# need house hook pics or ideas please



## sullyxlh (Oct 28, 2004)

anyone have any pics or ideas for a house hook will be fishin the st marys in june and wanted to make one. thanks


----------



## rendotwo (Dec 27, 2004)

never heard of it can you show a picture ?


----------



## Slider (Feb 6, 2006)

Are you referring to a wall hook, for use in attaching your boat to the wall at the power plant?


----------



## sullyxlh (Oct 28, 2004)

hey slider,yea that's exactly what i'm lookin for going up at the end of june for a wedding,and wanted to fish it,got acess to a grounding rod that was bent up that gets the job done but was lookin for other ideas cause i got some aluminum square stock i can weld up or i should say that i can have welded up.


----------



## Oldgrandman (Nov 16, 2004)

If no one replies by the time I get home and if I remember, I'll send you a sketch with some dimensions.
PM me should I forget and you do not get an answer.


----------



## Slider (Feb 6, 2006)

You certainly could make a nice one out of some aluminum square stock. Ours are all made from re-bar. The long side is 4-5', with two tie off points so you can adjust for the flow coming through the tube. The flat surface that fits over the cap is about 14" and the point that sticks in the grass is about 4-6". I left mine up at my brothers place, in Brimley, last week, so I'll double check the dimensions when I talk to him this evening. The only dimension that is critical is the one that fits over the cap. 

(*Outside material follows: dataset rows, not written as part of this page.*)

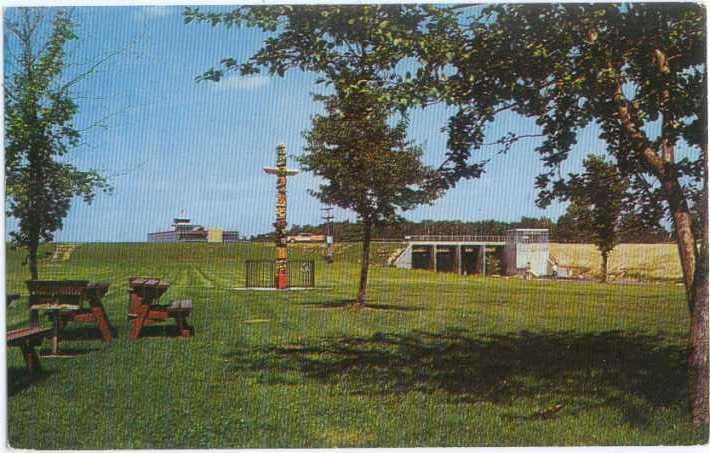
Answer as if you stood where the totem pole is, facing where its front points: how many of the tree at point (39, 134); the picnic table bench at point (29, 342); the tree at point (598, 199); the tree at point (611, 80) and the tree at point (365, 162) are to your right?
2

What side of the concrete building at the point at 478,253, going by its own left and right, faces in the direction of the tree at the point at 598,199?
left

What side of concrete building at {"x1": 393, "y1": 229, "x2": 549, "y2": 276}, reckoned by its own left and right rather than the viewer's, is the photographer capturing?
front

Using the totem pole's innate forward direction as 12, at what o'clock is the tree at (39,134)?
The tree is roughly at 3 o'clock from the totem pole.

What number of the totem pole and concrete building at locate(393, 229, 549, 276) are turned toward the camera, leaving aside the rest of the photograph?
2

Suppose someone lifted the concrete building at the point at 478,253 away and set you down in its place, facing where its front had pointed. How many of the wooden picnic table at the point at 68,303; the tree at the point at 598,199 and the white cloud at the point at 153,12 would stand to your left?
1

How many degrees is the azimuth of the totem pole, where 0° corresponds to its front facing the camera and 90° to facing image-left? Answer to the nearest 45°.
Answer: approximately 0°

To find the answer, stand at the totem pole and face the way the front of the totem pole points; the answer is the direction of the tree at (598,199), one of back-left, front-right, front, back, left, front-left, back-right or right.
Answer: left

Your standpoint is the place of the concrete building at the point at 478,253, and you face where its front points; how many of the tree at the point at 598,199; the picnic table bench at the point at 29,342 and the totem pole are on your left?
1
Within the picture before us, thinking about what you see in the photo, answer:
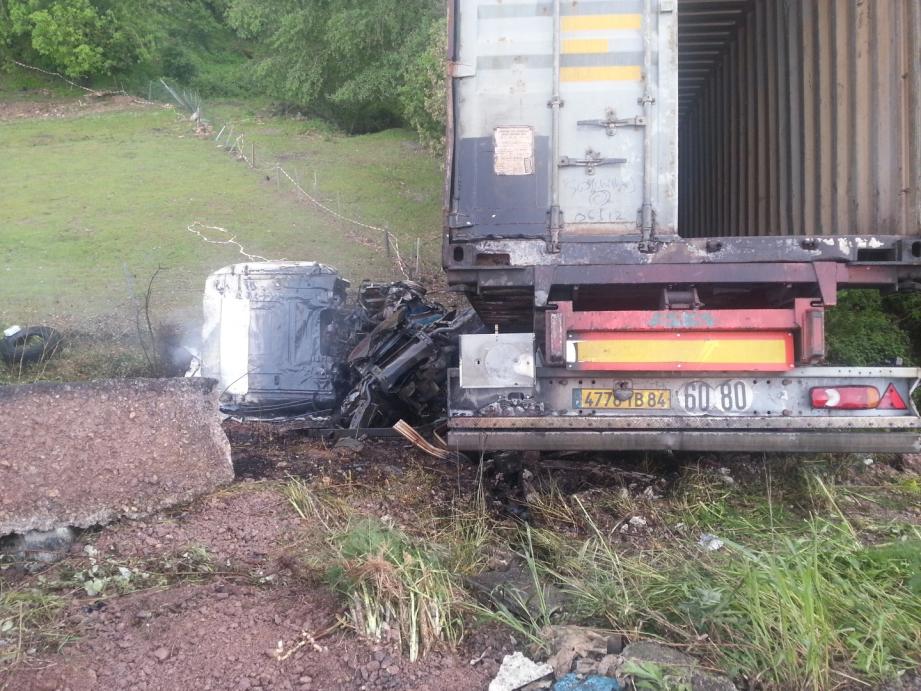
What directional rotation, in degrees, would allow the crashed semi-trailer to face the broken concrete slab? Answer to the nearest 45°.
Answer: approximately 135° to its left

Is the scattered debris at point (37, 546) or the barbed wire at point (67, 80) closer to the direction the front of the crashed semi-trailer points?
the barbed wire

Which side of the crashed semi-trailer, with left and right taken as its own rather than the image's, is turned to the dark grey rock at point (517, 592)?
back

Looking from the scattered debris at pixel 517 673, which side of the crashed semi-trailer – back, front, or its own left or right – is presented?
back

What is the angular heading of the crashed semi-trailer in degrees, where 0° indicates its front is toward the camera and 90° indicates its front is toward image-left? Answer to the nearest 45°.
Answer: approximately 180°

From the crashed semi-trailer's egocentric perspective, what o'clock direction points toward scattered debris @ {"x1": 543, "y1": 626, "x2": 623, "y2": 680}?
The scattered debris is roughly at 6 o'clock from the crashed semi-trailer.

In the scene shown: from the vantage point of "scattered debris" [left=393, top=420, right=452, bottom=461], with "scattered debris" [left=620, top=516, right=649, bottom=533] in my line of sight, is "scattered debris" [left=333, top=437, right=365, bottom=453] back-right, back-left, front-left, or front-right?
back-right
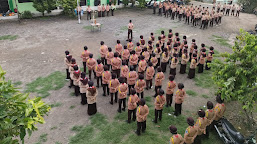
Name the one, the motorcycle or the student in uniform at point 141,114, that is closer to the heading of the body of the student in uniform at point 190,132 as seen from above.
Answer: the student in uniform

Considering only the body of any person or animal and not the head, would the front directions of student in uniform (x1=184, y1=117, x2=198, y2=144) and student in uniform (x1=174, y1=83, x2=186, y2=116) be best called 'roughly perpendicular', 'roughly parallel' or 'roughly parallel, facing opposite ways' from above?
roughly parallel

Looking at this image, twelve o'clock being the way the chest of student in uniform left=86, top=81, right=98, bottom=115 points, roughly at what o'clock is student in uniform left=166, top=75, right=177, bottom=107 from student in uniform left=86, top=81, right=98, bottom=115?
student in uniform left=166, top=75, right=177, bottom=107 is roughly at 3 o'clock from student in uniform left=86, top=81, right=98, bottom=115.

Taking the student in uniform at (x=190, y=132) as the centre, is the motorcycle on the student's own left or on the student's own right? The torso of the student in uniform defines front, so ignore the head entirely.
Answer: on the student's own right

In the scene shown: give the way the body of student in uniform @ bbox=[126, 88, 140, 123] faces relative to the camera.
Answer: away from the camera

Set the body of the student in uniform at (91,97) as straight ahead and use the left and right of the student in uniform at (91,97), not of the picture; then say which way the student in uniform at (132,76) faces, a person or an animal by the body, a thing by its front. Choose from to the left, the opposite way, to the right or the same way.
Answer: the same way

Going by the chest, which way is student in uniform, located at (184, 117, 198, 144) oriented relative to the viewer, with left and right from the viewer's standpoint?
facing away from the viewer and to the left of the viewer

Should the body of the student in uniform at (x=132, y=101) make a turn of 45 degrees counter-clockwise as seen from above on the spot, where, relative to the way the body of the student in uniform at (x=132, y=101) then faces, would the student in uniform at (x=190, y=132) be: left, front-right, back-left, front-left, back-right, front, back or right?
back

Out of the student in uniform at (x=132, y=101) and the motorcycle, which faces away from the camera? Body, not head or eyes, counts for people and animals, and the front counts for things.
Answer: the student in uniform

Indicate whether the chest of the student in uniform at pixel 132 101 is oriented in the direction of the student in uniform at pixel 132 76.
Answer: yes

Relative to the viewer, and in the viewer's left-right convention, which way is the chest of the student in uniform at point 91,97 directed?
facing away from the viewer

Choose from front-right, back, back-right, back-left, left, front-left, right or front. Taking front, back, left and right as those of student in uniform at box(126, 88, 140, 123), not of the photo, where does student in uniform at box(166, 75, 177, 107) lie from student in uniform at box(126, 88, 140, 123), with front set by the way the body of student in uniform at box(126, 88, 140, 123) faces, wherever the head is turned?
front-right

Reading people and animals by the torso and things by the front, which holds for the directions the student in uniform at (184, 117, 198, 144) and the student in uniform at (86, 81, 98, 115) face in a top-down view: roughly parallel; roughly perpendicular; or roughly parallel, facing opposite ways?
roughly parallel

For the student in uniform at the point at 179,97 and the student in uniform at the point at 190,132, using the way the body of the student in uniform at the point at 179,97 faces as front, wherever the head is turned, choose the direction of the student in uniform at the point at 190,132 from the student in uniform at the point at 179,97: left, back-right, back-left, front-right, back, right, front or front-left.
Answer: back-left

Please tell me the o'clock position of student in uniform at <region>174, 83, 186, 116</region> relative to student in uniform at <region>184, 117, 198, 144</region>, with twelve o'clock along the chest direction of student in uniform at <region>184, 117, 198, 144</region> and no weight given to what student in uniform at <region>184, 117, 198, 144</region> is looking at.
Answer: student in uniform at <region>174, 83, 186, 116</region> is roughly at 1 o'clock from student in uniform at <region>184, 117, 198, 144</region>.

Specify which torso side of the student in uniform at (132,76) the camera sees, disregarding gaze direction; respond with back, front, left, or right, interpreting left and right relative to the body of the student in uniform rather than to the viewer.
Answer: back

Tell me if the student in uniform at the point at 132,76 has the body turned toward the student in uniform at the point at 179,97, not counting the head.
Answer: no

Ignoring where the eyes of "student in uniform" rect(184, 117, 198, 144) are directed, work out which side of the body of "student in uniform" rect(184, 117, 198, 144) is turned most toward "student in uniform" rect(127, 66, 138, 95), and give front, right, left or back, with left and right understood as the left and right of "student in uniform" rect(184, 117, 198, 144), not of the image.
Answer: front

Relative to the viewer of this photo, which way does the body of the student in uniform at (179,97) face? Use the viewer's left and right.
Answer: facing away from the viewer and to the left of the viewer

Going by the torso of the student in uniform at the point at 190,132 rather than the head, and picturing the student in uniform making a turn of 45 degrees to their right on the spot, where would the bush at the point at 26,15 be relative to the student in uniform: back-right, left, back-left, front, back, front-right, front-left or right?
front-left

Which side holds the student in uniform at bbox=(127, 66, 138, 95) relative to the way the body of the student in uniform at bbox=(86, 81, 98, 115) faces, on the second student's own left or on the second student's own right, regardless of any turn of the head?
on the second student's own right
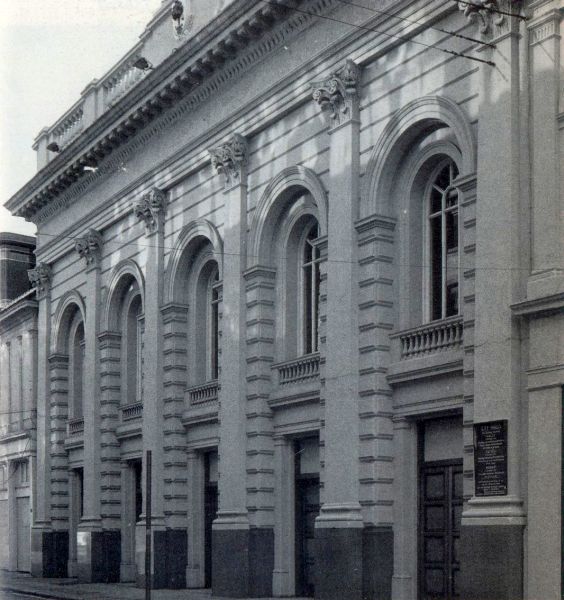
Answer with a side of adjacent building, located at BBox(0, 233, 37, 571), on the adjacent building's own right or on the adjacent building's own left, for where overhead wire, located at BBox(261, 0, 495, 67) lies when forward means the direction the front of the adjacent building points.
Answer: on the adjacent building's own left

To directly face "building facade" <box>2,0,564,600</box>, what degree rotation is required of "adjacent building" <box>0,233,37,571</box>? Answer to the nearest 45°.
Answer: approximately 45° to its left

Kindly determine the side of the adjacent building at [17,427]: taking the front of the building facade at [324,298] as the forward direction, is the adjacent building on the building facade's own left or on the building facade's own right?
on the building facade's own right

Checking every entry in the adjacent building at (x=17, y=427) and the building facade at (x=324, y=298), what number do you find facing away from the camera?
0

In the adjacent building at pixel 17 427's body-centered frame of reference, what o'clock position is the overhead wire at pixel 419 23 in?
The overhead wire is roughly at 10 o'clock from the adjacent building.

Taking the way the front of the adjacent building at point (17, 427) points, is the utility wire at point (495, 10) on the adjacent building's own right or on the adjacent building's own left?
on the adjacent building's own left

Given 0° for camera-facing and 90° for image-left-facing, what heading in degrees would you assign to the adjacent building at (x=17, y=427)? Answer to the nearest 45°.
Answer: approximately 45°
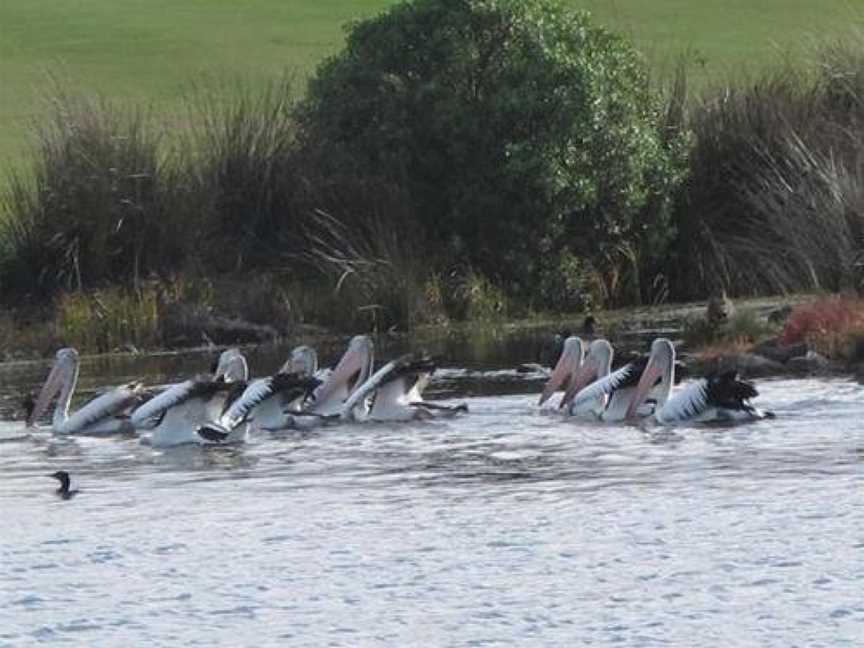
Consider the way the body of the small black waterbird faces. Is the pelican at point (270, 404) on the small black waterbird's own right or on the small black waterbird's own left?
on the small black waterbird's own right

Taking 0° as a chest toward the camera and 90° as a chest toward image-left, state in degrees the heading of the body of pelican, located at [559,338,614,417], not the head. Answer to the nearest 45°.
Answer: approximately 90°

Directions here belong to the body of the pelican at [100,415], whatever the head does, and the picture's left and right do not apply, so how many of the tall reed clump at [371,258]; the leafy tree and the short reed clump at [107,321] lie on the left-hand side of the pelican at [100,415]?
0

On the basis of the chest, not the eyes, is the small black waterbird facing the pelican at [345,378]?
no

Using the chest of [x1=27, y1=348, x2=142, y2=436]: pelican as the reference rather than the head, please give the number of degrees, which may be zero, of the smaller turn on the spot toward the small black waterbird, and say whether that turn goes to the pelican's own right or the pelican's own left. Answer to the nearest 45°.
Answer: approximately 90° to the pelican's own left

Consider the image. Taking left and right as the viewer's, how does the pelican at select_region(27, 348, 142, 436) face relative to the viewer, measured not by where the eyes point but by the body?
facing to the left of the viewer

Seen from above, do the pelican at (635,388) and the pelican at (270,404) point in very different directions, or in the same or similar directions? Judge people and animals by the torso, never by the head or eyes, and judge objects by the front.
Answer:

If you're going up late in June, there should be some good whitefish and Atlantic action below the power plant.


----------



## Oldgrandman (Nov 16, 2004)

Dimensions are in inches, as was stated by Slider that 14" *inside* dimension is critical so if you go a little over 1/4-1/2 inch it would not hurt any.
And it would be better to have 2 tie off's like he mentioned, I only have one.


----------



## Slider (Feb 6, 2006)

Perfect drawing Oldgrandman. That is exactly what I was trying to describe. We usually grind a point on the 4" piece, and then harden it, although, I'm not sure it is necessary. Having two tie off points does seem to make a surprizing difference in how securely you hook-up.


----------



## steelslam (Apr 8, 2001)

a picture is worth a 1000 words. but one thing missed, what dia or number re-bar do you use? 5/8th bar sould do the trick??


----------



## Oldgrandman (Nov 16, 2004)

Have to measure it but I believe mine is at least 1/2 inch, the diameter of the rod the hook is made from  that is.
I must sayI liked Sliders flat stock idea though.


----------



## Oldgrandman (Nov 16, 2004)

I measured the hook's rod diameter at 1/2 inch, FYI.


----------



## steelslam (Apr 8, 2001)

thanks for the dia. info. one more thing how big of an area is this power plant area ? just wondering how many boats can hook-up to this wall at a time?? also do you launch the boat from the american side or the canadian side? i want to get up there the 2nd week of july an try for an atlantic with a new spey rod i have. will a 14' alum. deep vee with a 15 h.p. motor work to fish this water?


----------



## steelymike (Aug 10, 2005)

hey steelslam, i'll be up there the same time. we usually go for a week in mid -july. Quite a few boats can fish the outflow at the power house,i don't know exactly how many, but i've never seen it filled right up so you couldn't get a spot. There's a couple launches on the American side that are close to the powerhouse


----------



## steelslam (Apr 8, 2001)

mike.....if my plans work out to get up there i'll give ya a shout. an like i said in the other post theres an open seat in the boat.


----------



## steelymike (Aug 10, 2005)

sounds good, let me know when the time rolls around


----------